For many years I have wondered who has ultimate authority in the Church of England—General Synod or Archbishops. The epidemic has given no answer as both left over-burdened parish priests to keep a ministry alive.
Archbishops might be excused for leaving the State to decide what could be done in church, but there is no excuse for not defending the legality of their own marriage contract, “let no man put asunder” and letting so many couples endure extreme distress. If those words lack authenticity, what about those of the Absolution or consecration of the elements at Holy Communion?
General Synod has no direct connection with church members and priests not on the synodical ladder. It is a dangerous collection of free spirits accountable to no-one for their decisions. Two have been disastrous. Allowing dioceses to appropriate money left to churches in wills and trusts impoverished and ruined scores of village churches which had small congregations but a steady income from investments.
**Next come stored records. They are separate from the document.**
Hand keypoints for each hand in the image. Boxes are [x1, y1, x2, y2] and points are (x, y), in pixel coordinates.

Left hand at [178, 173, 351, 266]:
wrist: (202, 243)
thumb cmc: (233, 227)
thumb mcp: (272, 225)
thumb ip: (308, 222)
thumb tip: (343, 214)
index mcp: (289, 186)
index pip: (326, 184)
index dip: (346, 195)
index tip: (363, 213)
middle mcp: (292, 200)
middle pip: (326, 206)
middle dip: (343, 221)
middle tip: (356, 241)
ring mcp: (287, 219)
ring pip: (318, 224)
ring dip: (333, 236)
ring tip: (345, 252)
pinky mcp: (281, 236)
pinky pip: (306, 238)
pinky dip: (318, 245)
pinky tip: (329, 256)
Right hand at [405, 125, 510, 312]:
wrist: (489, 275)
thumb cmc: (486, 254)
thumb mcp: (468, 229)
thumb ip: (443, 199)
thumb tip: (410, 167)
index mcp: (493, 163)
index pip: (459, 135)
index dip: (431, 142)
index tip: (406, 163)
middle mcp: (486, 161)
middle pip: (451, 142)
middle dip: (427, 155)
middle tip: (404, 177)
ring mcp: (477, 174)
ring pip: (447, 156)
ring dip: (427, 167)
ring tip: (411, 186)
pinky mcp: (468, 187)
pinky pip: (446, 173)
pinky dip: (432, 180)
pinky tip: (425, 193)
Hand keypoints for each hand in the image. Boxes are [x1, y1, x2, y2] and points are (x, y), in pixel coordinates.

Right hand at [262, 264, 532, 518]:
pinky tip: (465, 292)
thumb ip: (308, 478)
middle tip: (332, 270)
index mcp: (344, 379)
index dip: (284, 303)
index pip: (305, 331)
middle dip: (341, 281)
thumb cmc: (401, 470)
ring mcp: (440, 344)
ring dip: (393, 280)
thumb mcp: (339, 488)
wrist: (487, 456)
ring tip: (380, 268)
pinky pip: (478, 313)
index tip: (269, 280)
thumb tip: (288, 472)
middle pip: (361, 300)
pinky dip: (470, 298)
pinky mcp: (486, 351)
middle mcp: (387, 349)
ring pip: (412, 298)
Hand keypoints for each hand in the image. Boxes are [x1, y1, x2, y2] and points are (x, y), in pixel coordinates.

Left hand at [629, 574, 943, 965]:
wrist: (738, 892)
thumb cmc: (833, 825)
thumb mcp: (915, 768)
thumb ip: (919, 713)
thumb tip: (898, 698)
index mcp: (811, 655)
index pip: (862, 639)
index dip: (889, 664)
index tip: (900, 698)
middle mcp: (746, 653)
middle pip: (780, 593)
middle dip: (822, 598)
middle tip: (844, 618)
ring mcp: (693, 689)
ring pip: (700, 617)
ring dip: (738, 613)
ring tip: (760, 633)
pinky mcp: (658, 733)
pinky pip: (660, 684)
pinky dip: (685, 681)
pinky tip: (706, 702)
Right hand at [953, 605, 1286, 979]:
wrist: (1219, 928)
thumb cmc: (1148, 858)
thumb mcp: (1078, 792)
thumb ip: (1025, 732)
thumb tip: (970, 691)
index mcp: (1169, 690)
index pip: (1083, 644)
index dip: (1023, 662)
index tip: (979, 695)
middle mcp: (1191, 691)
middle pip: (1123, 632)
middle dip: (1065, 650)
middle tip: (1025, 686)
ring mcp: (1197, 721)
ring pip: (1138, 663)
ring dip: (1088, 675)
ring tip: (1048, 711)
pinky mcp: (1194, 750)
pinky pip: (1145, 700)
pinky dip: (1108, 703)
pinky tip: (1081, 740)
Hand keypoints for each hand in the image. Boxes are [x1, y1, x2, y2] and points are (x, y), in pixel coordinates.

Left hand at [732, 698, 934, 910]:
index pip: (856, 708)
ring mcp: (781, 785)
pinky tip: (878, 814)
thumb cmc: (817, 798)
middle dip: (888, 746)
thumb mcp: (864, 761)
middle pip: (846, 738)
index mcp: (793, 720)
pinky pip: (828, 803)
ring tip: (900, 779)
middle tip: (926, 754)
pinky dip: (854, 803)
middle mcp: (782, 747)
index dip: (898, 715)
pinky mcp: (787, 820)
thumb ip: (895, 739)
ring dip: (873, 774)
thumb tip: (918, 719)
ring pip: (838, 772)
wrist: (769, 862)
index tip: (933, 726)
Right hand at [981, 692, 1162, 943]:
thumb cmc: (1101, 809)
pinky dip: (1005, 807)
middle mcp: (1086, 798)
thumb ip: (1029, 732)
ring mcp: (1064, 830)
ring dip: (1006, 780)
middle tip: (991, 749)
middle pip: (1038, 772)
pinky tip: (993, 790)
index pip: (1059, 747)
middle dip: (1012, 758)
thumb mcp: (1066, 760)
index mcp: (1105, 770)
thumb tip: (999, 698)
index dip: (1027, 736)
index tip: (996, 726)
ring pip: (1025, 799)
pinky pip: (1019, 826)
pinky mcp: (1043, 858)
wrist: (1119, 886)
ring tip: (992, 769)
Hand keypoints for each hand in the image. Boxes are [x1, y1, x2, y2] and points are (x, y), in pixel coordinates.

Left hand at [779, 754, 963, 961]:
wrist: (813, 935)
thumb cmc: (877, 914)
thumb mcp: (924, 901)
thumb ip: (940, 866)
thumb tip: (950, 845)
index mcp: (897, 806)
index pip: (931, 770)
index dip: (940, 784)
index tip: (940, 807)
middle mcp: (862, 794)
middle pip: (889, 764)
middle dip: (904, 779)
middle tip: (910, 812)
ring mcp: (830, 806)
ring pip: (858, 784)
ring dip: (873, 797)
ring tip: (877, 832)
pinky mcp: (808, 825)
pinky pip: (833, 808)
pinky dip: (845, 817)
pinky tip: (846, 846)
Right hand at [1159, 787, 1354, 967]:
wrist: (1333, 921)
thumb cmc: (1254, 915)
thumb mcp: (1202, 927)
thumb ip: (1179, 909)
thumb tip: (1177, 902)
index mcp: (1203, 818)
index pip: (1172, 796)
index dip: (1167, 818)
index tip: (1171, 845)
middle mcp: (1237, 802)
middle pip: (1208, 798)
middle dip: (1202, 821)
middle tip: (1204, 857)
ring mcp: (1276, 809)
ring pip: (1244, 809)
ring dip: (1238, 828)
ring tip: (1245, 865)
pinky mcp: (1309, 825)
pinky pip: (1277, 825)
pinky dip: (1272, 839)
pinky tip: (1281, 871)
The second, trampled over traditions and theological beliefs by ordaining women without a referendum. There is lingering resentment; was this the will of God or the success of the most powerful pressure group in Church House?
A third, is likely to be another disaster; setting a quota for priests from ethnic groups is racial discrimination in reverse and an insult to suggest they not be selected on merit. Would they be tainted with the suspicion that they had been “pushed through” on the quota system? The Church is jumping on the to the latest social movement.
I am a ninety-year old survivor of World War II, growing up in a Kent village with a church which never closed, even when bomb damaged or during the Battle of Britain. For fifty-four years, I have been married to a priest who adheres to the principles of the Church into which he was ordained, but it is difficult. I am also the great-niece of Bishop Frank Partridge, whose portrait hangs in London’s Church House. If still available, General Synod members should read his preface in the book published at the time of its completion. It high-lights the spiritual vision built into every bit of Church House.